After dealing with a narcissistic sociopath/psychopath, I am on high alert for more sociopaths. I know they are out there, and I know how easily they pose as normal people. But, I have also learned that sociopaths usually aren’t criminals and usually aren’t obvious, so I have become very alert to watching for other signs. When someone sets off my red flag sensors, I trust my instincts now. According to the book The Sociopath Next Door, sociopaths are 4% of society. That’s one out of every 25 people, so if I think I’m dealing with a sociopath, there is a good chance I’m right.
Trust your gut!
I have mentioned before that I’m not a licensed psychologist, (yet!) but I still trust my feelings when I think someone is not right. Before I married a sociopath, I had even studied personality disorders in graduate school and I STILL didn’t recognize one when I met him. First hand experience taught me so much more than books did. Now when I read books about disorders, I can nod my head and know exactly what they mean.
I wish I hadn’t had that experience, but I’m not letting it go to waste. I’m using it to protect myself in the future! If someone gives me a bad feeling, I make note of it and watch more carefully. If I continue to see signs, I back away and avoid that person–even if it is someone well-loved and other people think I’m weird for avoiding that person. I know well that psychopaths and sociopaths can be extremely charming, so just the fact that someone is charming doesn’t keep me from looking closer. Words and actions have to match and make sense.
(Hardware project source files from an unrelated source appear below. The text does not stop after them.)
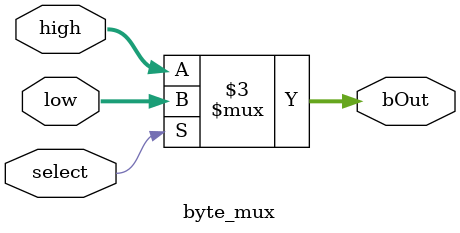
<source format=v>
`timescale 1ns / 1ps

/*************************************************************
Author:    Poff, Samuel
Email:     spoff42@gmail.cim
File Name: byte_mux.v
Date:      11Oct2016
Version:   1.0

Notes: This multiplexer dictates which data will be outputted
from the seven segment display.
       The Inputs Follow:
Clock (name: clock[linked to debo0 debounce module]).
Reset (name: reset[linked to BTNU]).
       The Outputs Follow:
Address Value (name: address[used as input to the ram module]).

**************************************************************/

module byte_mux(high, low, select, bOut);

   input [7:0] high;
   input [7:0] low;
   input select;
   
   output [7:0] bOut;
   
   reg bOut;
   
   always @ (select) begin
      if (select) begin
         bOut = low;
      end
      else begin
         bOut = high;
      end
   end // End Always
   
endmodule

</source>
Here are some of the things that tip me off that maybe someone is a predator:
1. They get into trouble, but instead of taking responsibility for what they did, they blame the person who caught them or reported them…and they are very convincing about it.
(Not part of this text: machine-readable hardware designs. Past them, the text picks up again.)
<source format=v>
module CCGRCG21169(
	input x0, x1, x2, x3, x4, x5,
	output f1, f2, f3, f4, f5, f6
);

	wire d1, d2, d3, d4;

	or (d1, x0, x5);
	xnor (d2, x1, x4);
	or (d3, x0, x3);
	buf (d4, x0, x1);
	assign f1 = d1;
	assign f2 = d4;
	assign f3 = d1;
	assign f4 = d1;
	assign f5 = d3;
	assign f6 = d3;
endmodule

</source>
This is the very first thing that made me realize something was wrong with my narcopath ex. He was bullying his co-workers and kept getting into trouble at work. Every time, he blamed his “jerk” boss or his “idiot” co-worker for telling on him. He never stopped to accept or learn that he was facing the consequences of HIS own bad behavior. Same thing with traffic tickets. It was always the police officer’s fault for catching him instead of his own fault for speeding. After hearing dozens of stories like this, I started to realize something wasn’t right!
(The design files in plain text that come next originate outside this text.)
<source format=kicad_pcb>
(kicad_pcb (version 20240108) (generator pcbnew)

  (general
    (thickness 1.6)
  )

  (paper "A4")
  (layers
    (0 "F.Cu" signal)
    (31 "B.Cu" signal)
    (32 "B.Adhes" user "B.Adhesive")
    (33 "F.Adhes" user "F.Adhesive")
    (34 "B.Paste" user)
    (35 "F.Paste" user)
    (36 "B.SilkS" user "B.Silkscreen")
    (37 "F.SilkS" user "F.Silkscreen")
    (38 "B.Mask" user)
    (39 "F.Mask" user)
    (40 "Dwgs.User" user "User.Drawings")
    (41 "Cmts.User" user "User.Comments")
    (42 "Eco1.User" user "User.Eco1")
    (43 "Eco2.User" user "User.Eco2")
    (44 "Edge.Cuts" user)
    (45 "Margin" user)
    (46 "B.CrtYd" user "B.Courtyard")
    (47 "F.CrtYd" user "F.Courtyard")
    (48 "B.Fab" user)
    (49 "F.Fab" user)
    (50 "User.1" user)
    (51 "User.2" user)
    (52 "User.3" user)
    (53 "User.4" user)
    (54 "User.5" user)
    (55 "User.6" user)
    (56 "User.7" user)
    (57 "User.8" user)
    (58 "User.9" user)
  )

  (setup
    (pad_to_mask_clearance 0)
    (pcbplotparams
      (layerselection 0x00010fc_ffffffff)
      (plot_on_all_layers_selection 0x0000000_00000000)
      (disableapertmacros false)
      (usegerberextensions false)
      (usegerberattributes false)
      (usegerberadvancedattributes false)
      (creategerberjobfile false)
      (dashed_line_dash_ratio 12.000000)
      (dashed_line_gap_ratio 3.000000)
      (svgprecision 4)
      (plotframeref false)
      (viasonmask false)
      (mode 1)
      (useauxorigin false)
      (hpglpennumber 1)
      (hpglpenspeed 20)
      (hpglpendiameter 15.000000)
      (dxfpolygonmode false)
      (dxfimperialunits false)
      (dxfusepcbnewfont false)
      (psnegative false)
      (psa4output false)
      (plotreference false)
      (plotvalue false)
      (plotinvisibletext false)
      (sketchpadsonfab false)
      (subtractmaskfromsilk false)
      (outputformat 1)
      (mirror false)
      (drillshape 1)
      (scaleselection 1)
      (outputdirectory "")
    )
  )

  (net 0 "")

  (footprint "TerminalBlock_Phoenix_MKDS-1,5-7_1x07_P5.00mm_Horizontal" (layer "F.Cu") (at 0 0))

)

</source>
2. They make a big deal of telling you how good they are.
Why would someone need to keep telling me they are good when their life can show me? Could it be that they want to distract me with what they want me to see instead of what really is? The ONLY thing that matters is how they act. If a person keeps telling me how righteous they are, but I don’t actually see any evidence, I question their honesty.
3. They have no empathy for people who have been hurt or bullied, or they speak harshly of victimized people.
Victim blaming is a big red flag! Sociopaths rationalize bad behavior, and they don’t have the same morals and empathy as we normal people have. They often feel disgust or disdain at people who are so “weak” that they “let” themselves get hurt.
4. They look down on people with less money or what they consider to be unimportant jobs while treating other people well.
Again, sociopathic people hate the weak. They love to hurt those who are hurting. If they devalue some people while charming others, they are showing their true colors.
5. They make a big show of feelings or hardships, but their actions never match their words.
Do they keep saying they love you while treating you badly? Do they say they were hurt by their mean ex, yet they are out having fun with the new lover? Do they claim to be poor while living in luxury? When actions don’t match words, or even words don’t match other words, something is wrong.
Sometimes these signs can be very subtle, which is why we need to evaluate people’s actions and words. A sociopath might be showing these very characteristics but coated with so much charm, that they aren’t immediately obvious. For clues 1, 2 and 5 in particular, they sociopath might come across as a wonderful person who was unfairly victimized. Their words might be very convincing…but listen and watch harder to make sure you get the real story.